- Problems to solve -
- 1) In the Van Morrison album review below, in what year did Morrison release Wavelength?
- 2) Continue the Van Morrison album review below, starting after its last sentence.

- Study text -
-- Opening Marker --

Tuesday, 16 October 2012

CD Review: Van Morrison's "Born To Sing: No Plan B"


Sometimes you get so over-exposed to an artist that your appreciation gets burned-out. When I first got together with my wife, Barbara, and we used to spar over what LP to put on the turntable, the choice we invariably made was Van Morrison. He was one musician we both really loved. We played those classic early 70s LPs of his all the time. In a span of just four years (1968-1972) he had released a string of five brilliant albums: Astral Weeks, Moondance, His Band and the Street Choir, Tupelo Honey, and Saint Dominic’s Preview – most of which he produced, or co-produced. An incredible run. Then his marriage fell apart, and he seemed to lose his way. There was even an unprecedented three-year gap between Veedon Fleece and A Period of Transition in the mid-70s. But he got back into the groove with Wavelength in 1978. And since then it’s been – more or less – one  album per year from him.

-- Closing Marker --

- The data -
-- Opening Marker --

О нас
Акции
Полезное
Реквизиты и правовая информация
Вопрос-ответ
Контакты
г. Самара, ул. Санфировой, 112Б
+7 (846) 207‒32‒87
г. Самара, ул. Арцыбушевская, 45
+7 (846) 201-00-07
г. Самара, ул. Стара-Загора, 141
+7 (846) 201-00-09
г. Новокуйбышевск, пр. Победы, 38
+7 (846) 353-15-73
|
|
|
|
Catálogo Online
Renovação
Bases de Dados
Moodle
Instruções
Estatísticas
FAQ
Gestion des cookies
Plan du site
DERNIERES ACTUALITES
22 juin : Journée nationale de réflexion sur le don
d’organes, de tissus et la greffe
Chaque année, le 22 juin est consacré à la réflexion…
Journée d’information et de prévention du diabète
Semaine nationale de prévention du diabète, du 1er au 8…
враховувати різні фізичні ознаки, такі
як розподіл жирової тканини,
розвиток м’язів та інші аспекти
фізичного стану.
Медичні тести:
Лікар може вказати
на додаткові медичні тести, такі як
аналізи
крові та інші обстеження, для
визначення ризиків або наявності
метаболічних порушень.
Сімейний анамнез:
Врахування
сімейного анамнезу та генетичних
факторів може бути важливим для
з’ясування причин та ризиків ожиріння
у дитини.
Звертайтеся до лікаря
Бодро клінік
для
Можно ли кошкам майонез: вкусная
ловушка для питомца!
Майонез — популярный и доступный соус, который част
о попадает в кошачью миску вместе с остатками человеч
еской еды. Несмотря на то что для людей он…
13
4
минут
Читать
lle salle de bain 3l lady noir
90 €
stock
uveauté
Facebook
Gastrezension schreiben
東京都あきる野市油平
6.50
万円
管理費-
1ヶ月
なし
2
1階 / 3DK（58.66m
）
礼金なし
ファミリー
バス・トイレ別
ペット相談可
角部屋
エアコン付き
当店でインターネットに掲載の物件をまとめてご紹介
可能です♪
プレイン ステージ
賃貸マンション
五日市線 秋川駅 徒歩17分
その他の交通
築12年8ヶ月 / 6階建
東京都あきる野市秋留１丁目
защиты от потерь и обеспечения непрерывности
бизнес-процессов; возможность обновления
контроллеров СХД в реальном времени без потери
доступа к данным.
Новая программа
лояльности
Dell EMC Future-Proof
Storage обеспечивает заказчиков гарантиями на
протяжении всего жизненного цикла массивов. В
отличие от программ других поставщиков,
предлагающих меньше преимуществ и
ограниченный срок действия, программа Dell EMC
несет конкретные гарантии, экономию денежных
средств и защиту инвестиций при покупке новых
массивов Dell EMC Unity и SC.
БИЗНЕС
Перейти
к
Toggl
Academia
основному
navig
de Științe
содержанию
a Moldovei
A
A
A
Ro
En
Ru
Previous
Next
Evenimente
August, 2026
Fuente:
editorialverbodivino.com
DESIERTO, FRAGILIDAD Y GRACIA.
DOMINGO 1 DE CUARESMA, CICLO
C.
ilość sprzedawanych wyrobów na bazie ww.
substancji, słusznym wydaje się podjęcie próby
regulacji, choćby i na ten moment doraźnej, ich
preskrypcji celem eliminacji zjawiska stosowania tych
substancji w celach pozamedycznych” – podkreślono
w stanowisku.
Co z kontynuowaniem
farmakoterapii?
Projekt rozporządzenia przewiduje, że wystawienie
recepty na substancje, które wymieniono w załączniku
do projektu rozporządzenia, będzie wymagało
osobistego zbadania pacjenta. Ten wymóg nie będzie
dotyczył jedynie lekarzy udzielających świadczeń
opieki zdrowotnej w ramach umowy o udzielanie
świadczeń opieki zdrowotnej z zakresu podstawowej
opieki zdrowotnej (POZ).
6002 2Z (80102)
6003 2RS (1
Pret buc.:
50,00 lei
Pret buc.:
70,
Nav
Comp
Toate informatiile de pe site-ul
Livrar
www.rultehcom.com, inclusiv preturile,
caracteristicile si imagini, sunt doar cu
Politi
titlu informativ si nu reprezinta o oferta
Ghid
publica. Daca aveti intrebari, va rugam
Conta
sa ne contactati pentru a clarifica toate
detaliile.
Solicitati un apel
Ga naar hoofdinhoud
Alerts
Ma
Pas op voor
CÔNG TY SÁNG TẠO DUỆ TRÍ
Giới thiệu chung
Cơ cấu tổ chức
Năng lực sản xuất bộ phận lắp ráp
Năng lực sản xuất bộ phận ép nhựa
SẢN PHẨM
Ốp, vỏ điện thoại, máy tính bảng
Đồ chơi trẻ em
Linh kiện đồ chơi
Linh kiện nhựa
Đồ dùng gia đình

-- Closing Marker --

- Results in order -
- 1) 1978

- 2)
But, as I say, I got burned-out with him. He started to sound jaded and repetitive – seeming to go through the motions just to honour his recording contract. The 90s, particularly, saw an extended dip in form. And the Mr. Grumpy persona he cultivated really began to grate – each album featuring a song or two of him complaining about being ripped off and exploited. But I kept up with what he was doing, buying every release – couldn’t have a hole in the Morrison-section of my record library, after all! Didn’t listen to the new ones, however, as much as I used to.
It’s been the longest hiatus between albums, now, for Van: his last studio album, Keep It Simple came out in 2008 – that’s a four-year wait. So, as I slipped my copy of the new Van Morrison CD, Born To Sing, into my player, I had a sense of hopeful anticipation – as usual – but also a feeling that it could be more of the same – a competent, middling effort. Wrong! Within a couple of tracks I knew this was a really good one. There was Van singing like he meant it and the music – arrangements, production, and playing – sounded great.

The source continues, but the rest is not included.